Stuart_Armstrong comments on IRL is hard

Stuart_Armstrong 14 Sep 2016 9:06 UTC
LW: 2 AF: 1
0
AF
I think this needs to be simplified, so it’s clear what is going on. Removing the Adversary would be useful; if the environment hates you, it’s no surprise it can hurt you, including preventing learning.

A naive approach would be for the student to say “set the next $i$ to $α - 1$ ”, sacrificing a single reward session for perfect information. Thus it seems this counterexample only works when the environment really punishes any deviations from ideal behaviour, and prevents any types of communication.
- Vanessa Kosoy 14 Sep 2016 9:16 UTC
  0 points
  0
  AF Parent
  On first reading, just ignore the Adversary and consider only the $r_{1}$ term of the reward.
  
  It is actually not a priori obvious that adversarial environments can prevent learning.

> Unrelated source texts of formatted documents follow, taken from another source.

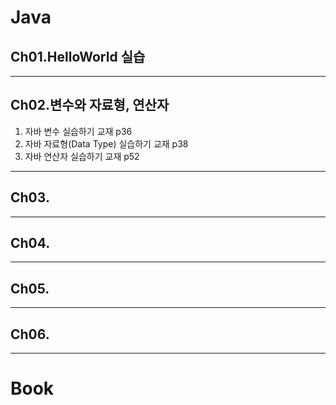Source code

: # Java
## Ch01.HelloWorld 실습
---
## Ch02.변수와 자료형, 연산자
1. 자바 변수 실습하기 교재 p36
2. 자바 자료형(Data Type) 실습하기 교재 p38
3. 자바 연산자 실습하기 교재 p52
---
## Ch03.
---
## Ch04.
---
## Ch05.
---
## Ch06.
---


# Book
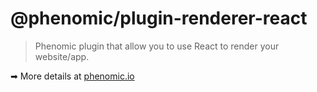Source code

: # @phenomic/plugin-renderer-react

> Phenomic plugin that allow you to use React to render your website/app.

➡ More details at [phenomic.io](https://phenomic.io/)

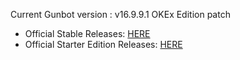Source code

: Current Gunbot version : v16.9.9.1 OKEx Edition patch


- Official Stable Releases: [HERE](https://github.com/GuntharDeNiro/BTCT/releases)
- Official Starter Edition Releases: [HERE](https://github.com/GuntharDeNiro/Gunthy/releases)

I might be mistaken, but I don’t think there is a substantially simpler example of this for IRL. Online learning and adversarial multi-armed bandit algorithms can deal with adversarial environments (thanks to randomization). Moreover, I claim that the setup I describe in the Discussion (allowing the Student to switch control between itself and Teacher without the environment knowing it) admits IRL algorithms which satisfy a non-trivial average regret bound for arbitrary environments.
  
  I think that solutions based on communication are not scalable to applications in strong AI safety. Humans are not able to formalize their preferences and are therefore unable to communicate them to an AI. This is precisely why I want a solution based on the AI observing revealed preferences instead.